+++ Provided passage +++

English

Fake concern about gambling addiction emerges in Australian state election

In the lead-up to the New South Wales (NSW) state election on March 25, amid an intensifying cost-of-living crisis in the working class, the two ruling parties—Liberal-National Coalition and Labor—are suddenly professing some concern about problem gambling.

Under the guise of curbing gambling addiction, however, they are proposing policies that will do nothing to limit its impact, let alone address the underlying and deepening social crisis that drives the growth of gambling in working-class areas.

Poker machines [Photo by Lauren.ianson / CC BY-SA 4.0]

NSW, Australia’s most populous state, is also the state whose governments are most reliant on taxation revenue derived from poker machines, or “pokies” as they are called in Australia.

For decades both Coalition and Labor governments have collaborated with the clubs and hotels industry to deliberately bleed working-class households of billions of dollars.

Australia has around 200,000 or 20 percent of the world’s Electronic Gaming Machines. NSW alone has 86,747 in operation, with 96,178 permits issued, according to a recent report by the NSW Crime Commission (NSWCC).

In 2017, Australia ranked first in the list of the countries with the highest gambling losses per head of adult population. Australians lost $US958 per adult per year, ahead of the runner-up, Hong Kong, on $768.

It was the former NSW Labor Premier Bob Carr whose government allowed pokies into hotels in 1997. Prior to that they were only permitted in clubs and casinos. Since then, per capita gambling losses per year have more than doubled in NSW from $635 to $1,508 in 2020.

Approximately $95 billion in cash flows through the NSW gaming machines each year. Last year the NSWCC conducted an investigation into the extent that pokies were used in laundering the proceeds of crime. It found that while money laundering was minimal, billions of dollars of “dirty” proceeds of crime are put though the machines each year.

+++ Supplied material +++

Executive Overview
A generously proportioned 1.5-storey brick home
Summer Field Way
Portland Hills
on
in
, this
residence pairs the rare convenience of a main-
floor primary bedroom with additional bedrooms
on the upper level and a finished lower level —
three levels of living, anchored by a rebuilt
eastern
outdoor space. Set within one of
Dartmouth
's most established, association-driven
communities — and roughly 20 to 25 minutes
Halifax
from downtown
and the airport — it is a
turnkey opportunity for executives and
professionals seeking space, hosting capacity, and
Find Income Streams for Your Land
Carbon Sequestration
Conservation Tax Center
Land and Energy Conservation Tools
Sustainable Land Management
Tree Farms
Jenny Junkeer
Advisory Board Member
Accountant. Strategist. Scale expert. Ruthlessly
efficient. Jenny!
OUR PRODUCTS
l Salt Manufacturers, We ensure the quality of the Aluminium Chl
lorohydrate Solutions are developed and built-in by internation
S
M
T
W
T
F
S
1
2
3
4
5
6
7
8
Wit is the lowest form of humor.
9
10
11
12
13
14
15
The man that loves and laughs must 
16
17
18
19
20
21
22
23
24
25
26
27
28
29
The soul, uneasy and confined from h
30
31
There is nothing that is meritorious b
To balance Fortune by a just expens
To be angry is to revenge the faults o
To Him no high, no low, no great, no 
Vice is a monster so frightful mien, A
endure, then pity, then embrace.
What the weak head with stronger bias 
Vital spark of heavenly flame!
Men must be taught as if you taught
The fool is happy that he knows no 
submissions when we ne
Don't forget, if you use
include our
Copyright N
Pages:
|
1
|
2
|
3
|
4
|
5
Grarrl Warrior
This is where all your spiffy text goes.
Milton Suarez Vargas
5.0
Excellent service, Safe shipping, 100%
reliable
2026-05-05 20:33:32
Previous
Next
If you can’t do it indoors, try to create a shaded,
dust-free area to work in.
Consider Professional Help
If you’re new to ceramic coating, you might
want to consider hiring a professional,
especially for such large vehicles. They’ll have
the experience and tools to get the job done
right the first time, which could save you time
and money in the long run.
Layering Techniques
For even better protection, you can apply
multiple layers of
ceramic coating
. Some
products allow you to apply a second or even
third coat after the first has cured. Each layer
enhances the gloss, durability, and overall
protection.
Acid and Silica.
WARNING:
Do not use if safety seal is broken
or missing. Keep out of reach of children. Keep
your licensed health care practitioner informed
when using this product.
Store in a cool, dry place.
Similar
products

+++

- [Task 1] Rewrite the gambling article between "Fake concern about" and "about problem gambling.", inclusive, putting "ALP" wherever "Labor" appears.
- [Task 2] Pull out each line of the entries that contains the string "from".

- [Answer space 1]
Fake concern about gambling addiction emerges in Australian state election

In the lead-up to the New South Wales (NSW) state election on March 25, amid an intensifying cost-of-living crisis in the working class, the two ruling parties—Liberal-National Coalition and ALP—are suddenly professing some concern about problem gambling.

- [Answer space 2]
from downtown
The soul, uneasy and confined from h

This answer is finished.